→ **CHALLENGE**:
Count the lines in the entries below that contain the string "opExtrude", and reply with only that number.

Stored entries
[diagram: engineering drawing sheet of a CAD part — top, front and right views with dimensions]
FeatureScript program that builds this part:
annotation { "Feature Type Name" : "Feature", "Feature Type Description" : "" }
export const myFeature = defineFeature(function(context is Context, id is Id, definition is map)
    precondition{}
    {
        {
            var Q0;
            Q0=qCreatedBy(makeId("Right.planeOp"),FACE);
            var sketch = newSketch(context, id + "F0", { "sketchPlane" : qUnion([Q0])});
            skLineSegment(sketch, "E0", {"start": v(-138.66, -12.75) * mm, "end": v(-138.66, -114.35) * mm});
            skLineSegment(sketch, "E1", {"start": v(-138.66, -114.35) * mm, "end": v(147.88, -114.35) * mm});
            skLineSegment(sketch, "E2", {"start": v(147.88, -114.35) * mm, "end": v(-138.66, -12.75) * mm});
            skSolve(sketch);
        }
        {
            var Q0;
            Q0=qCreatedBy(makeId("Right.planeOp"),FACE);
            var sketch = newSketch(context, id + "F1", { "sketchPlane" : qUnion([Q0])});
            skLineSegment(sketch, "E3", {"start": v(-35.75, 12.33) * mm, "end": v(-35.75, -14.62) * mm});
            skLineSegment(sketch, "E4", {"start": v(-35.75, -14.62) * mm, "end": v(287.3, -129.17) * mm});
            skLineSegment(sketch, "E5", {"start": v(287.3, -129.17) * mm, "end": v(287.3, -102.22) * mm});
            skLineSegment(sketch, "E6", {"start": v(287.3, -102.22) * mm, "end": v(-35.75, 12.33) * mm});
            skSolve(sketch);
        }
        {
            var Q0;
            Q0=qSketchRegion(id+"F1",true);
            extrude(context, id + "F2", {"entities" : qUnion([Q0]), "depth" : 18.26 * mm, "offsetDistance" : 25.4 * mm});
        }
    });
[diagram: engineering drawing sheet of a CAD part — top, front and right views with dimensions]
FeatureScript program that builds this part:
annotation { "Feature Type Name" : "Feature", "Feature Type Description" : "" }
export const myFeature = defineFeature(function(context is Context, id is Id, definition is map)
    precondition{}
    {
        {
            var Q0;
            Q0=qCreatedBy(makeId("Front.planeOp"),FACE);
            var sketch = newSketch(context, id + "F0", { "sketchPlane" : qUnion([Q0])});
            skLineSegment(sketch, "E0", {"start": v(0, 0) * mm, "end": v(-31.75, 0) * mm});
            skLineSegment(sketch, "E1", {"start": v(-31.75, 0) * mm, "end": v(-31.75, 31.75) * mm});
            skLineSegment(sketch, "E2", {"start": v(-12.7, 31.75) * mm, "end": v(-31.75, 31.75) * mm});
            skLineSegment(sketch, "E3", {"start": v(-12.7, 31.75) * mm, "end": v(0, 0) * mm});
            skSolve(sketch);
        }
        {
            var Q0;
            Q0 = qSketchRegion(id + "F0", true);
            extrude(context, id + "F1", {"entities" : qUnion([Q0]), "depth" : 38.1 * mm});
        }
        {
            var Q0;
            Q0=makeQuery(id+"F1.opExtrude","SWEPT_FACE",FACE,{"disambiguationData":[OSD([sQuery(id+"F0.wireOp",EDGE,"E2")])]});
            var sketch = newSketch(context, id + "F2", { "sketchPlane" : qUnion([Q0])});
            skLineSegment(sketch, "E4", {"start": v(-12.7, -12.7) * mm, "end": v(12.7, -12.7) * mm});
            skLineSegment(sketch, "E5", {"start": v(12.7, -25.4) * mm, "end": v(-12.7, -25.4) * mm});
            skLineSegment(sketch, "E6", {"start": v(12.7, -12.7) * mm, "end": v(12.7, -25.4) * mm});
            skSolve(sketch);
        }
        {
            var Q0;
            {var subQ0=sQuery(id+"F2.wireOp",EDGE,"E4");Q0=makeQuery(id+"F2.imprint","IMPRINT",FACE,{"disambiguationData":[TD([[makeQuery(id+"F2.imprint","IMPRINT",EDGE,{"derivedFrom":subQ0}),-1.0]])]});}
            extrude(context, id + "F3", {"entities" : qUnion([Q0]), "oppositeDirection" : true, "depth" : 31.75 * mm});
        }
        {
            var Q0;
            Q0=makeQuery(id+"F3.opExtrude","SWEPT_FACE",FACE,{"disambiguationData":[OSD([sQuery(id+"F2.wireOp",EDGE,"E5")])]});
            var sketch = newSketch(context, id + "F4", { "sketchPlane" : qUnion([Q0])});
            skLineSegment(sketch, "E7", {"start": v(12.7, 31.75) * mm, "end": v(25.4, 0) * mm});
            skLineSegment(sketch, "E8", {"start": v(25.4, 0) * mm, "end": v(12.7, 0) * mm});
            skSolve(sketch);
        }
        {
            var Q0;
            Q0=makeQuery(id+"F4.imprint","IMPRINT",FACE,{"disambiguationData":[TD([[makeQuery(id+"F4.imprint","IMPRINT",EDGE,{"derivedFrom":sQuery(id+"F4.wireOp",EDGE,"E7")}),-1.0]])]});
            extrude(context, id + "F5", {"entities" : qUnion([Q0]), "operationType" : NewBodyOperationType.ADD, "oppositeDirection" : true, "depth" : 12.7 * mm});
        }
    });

→ **SOLUTION TO THE PROBLEM**:
2